For more legal information, check out the National Advocates for Pregnant Women's "Guide to Pregnancy Discrimination in Employment," which is a downloadable PDF that shares excellent advice, information and resources on motherhood, work and family.
Why employers care
Today, businesses (and our culture as a whole) are stressing the value of having more women in the workplace, so it seems contradictory that a woman becoming pregnant is a concern that employers may have. The reason, though, is important to understand. Roy Cohen is a career coach and author of "The Wall Street Professional's Survival Guide." He says, "One of the biggest concerns is that you will start a job and then disappear."
If you only work for a short time before you're out on maternity leave, and if you end up deciding not to come back, employers will have lost money on hiring you. To ease the employer's worry, speak to how this organization and job fit into your career goals, how long you picture yourself at the organization and any other alignments you can point out. Ultimately an employer wants to hire someone who has a future at the company and can perform at a high quality.

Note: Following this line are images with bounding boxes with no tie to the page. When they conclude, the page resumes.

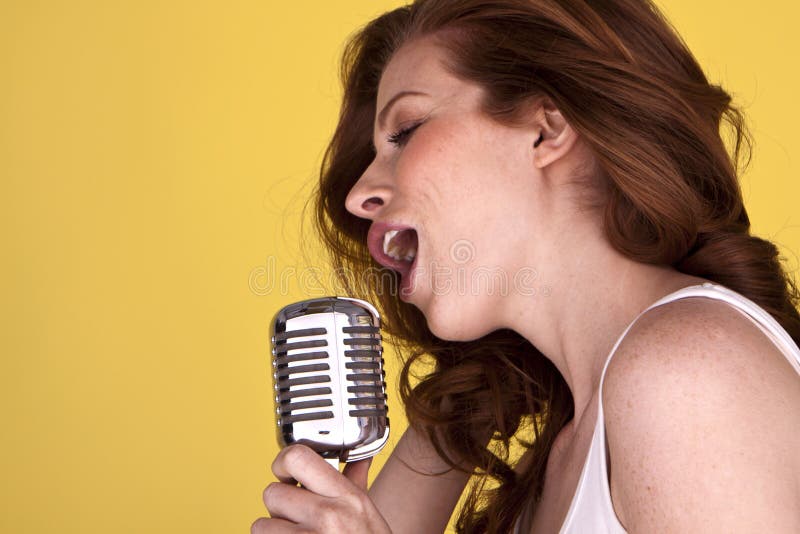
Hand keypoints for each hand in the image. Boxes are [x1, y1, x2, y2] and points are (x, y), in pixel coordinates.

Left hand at [251, 444, 391, 532]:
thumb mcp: (367, 514)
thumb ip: (355, 483)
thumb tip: (357, 459)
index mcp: (348, 497)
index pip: (298, 458)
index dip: (282, 463)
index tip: (285, 474)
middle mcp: (328, 515)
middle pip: (272, 493)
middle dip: (280, 508)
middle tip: (298, 519)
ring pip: (262, 525)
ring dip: (273, 533)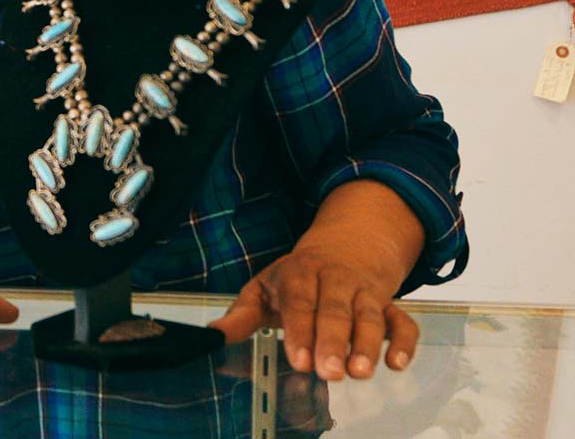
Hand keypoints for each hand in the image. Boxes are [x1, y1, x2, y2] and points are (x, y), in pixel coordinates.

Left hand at [208, 244, 417, 381]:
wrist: (345, 246)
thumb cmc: (298, 278)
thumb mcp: (265, 288)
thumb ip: (241, 316)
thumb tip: (213, 337)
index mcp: (299, 273)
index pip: (298, 301)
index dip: (299, 330)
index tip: (298, 360)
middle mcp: (334, 280)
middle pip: (334, 309)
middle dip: (332, 341)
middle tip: (329, 372)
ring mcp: (364, 291)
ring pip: (369, 314)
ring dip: (367, 343)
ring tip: (361, 371)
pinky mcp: (389, 305)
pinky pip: (402, 321)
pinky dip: (404, 341)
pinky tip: (397, 363)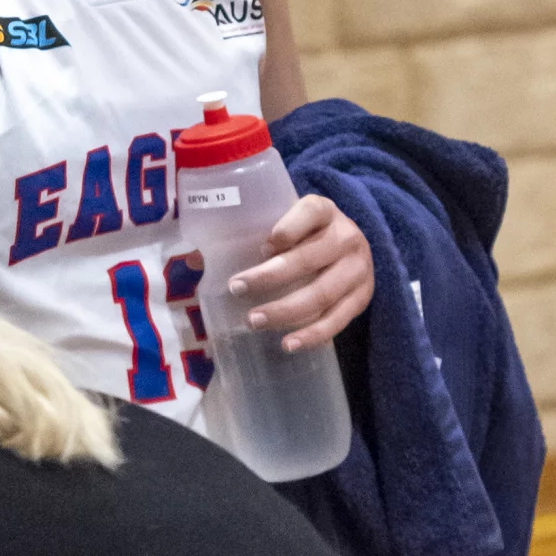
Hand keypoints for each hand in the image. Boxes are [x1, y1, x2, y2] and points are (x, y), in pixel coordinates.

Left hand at [227, 195, 373, 351]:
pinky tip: (288, 344)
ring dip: (286, 310)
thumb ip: (245, 236)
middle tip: (237, 288)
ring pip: (322, 293)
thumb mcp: (283, 224)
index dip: (289, 227)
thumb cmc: (303, 236)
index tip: (263, 246)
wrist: (347, 248)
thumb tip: (192, 261)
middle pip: (310, 257)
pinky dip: (313, 334)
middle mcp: (347, 236)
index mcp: (325, 211)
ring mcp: (358, 268)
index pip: (311, 212)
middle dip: (271, 276)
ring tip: (253, 320)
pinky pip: (338, 320)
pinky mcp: (362, 297)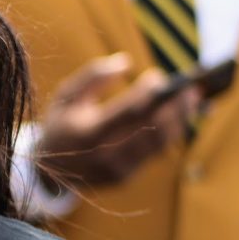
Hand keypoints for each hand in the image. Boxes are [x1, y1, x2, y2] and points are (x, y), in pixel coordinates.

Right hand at [35, 53, 200, 189]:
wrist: (48, 170)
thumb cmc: (60, 124)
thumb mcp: (65, 96)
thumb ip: (92, 76)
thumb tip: (125, 62)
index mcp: (87, 133)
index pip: (127, 111)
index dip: (147, 93)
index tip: (158, 77)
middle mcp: (103, 155)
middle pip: (151, 129)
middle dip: (175, 107)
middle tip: (191, 89)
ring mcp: (116, 169)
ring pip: (158, 144)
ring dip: (179, 121)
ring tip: (191, 101)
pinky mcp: (125, 177)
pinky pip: (153, 153)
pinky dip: (168, 133)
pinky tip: (177, 117)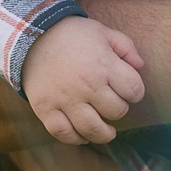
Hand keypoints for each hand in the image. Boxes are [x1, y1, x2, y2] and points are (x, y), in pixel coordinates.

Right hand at [21, 15, 145, 144]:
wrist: (30, 34)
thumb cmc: (71, 33)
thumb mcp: (102, 31)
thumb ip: (125, 47)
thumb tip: (141, 66)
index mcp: (104, 64)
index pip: (134, 90)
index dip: (136, 92)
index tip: (130, 90)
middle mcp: (87, 85)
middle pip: (117, 111)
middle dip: (120, 109)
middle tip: (113, 104)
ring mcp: (65, 99)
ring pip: (93, 129)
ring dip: (104, 134)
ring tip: (107, 131)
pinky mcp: (45, 109)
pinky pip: (64, 133)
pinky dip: (76, 139)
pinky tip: (83, 136)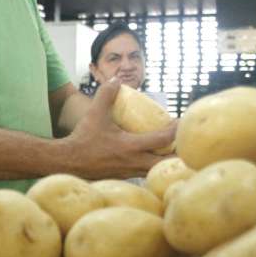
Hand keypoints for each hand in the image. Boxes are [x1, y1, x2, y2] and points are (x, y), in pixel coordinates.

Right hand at [62, 78, 176, 179]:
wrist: (68, 162)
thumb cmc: (83, 139)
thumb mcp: (95, 114)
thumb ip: (106, 95)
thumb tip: (116, 79)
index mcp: (131, 146)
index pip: (162, 139)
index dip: (176, 131)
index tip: (182, 123)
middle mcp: (134, 162)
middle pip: (167, 163)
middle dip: (179, 155)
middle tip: (187, 144)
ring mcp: (130, 172)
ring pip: (156, 170)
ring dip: (166, 162)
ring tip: (173, 151)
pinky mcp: (124, 177)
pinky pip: (145, 173)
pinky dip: (152, 167)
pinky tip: (152, 159)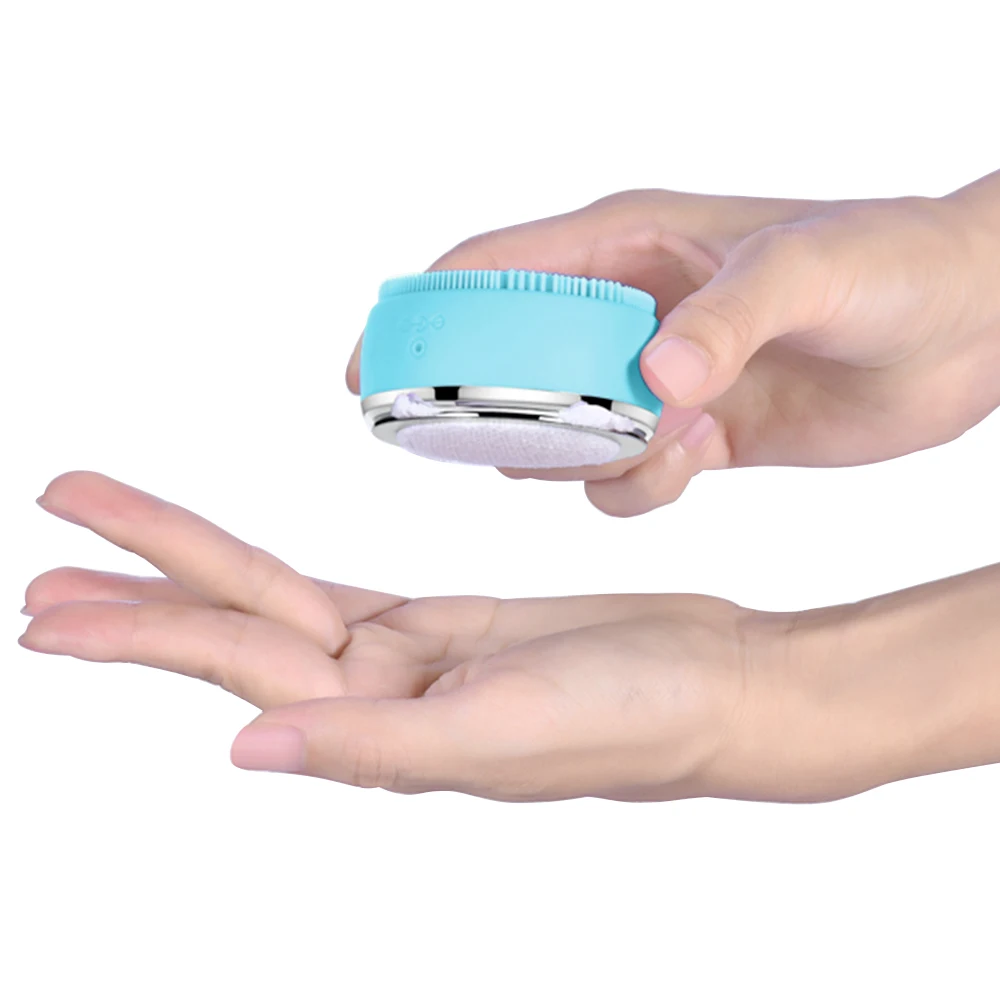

Talking about your pregnancy
If you acknowledge your condition, you can assure potential employers that this will not affect your potential job performance in the new role. To do this, express your preparedness for the baby's arrival, as well as any career or job strategies that you've created for your expanding family.
If you're an experienced mother, this can play to your advantage since you understand how a new baby's arrival changes your life and the time availability you have. However, you do not have to disclose that you have children or share any family particulars if you choose not to. If you do want to, though, Cohen says, "If you have been pregnant before then by all means speak from a place of experience." This can range from a conversation on how you manage your time and a work/life balance to the company culture expectation of hours worked. The more you sound like your availability and skills will fit what the employer needs and the organization strives for, the greater your chances are of getting an offer.
No matter how you choose to handle the news that you're pregnant, you'll find success in your job search by focusing on communicating your professionalism, experience and how this organization and this role fit into your career goals and capabilities.